**Document extract**
-- -- --
The PressW team developed an AI system based around a RAG (Retrieval Augmented Generation) chatbot. RAG is a technique where based on the question being asked, pulls back only the most relevant specific data from the massive dataset we have, to answer. This technique helps mitigates hallucinations (more on that later) and creates a more accurate system. This was critical for an application like this where we were dealing with a large quantity of data and looking for pinpoint information throughout it. The system we created was fully managed and tailored to each school district. All each district has to do is upload all their documentation and then our data pipelines automatically turn the information into queryable data for our chatbot.
We tested out a few different techniques in order to create a reliable system that consistently and accurately gives responses for questions such as “Who do I contact for ordering new educational materials?” and “What is the football schedule this year?”. One of the many challenges that we faced was that the data we had and the user's questions don't match all of the time. An example here is if a teacher is asking about the football schedule, the actual document section we need doesn't have the words "football" or "schedule", just dates and the schools that are being played against. We were able to overcome this by utilizing the parent-document retrieval and query expansion techniques (teaser: blog post incoming!) which allowed us to increase the search area for information while keeping the focus narrow.
-- -- --
**Raw data**
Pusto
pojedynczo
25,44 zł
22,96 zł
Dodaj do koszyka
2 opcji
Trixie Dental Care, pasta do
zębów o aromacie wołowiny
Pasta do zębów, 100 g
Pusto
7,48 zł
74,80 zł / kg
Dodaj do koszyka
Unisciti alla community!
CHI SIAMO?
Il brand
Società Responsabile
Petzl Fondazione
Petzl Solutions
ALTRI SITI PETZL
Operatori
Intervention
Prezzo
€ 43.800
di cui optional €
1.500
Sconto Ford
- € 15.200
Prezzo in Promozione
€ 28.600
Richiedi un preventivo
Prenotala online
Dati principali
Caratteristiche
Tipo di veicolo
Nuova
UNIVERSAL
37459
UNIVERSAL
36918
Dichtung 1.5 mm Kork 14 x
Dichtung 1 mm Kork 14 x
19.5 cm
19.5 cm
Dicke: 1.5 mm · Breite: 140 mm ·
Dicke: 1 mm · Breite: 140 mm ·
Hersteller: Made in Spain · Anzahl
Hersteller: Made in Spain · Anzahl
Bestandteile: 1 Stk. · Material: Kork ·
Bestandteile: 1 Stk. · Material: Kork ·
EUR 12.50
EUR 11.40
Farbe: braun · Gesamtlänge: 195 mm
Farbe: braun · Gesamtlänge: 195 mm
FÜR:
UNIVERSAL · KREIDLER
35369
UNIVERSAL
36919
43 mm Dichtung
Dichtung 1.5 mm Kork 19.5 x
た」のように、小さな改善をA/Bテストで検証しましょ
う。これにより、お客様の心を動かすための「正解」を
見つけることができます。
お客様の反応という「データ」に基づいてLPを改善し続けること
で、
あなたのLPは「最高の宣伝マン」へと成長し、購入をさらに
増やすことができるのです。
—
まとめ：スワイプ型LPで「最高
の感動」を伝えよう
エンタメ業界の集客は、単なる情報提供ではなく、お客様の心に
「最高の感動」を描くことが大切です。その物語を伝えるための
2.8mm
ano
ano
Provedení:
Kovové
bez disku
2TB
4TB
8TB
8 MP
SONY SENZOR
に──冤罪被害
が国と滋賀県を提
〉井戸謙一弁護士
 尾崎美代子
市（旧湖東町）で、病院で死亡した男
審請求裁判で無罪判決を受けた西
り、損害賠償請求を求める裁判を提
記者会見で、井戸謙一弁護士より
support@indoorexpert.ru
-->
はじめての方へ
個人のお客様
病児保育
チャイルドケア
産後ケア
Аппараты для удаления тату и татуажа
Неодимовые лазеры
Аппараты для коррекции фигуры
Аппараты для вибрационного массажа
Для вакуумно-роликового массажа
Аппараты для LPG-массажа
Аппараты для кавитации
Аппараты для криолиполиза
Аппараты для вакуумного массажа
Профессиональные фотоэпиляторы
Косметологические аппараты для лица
-- -- --
Please name the two techniques that, according to the RAG chatbot text, let the team overcome the mismatch between the data and users' questions.

Parent-document retrieval and query expansion.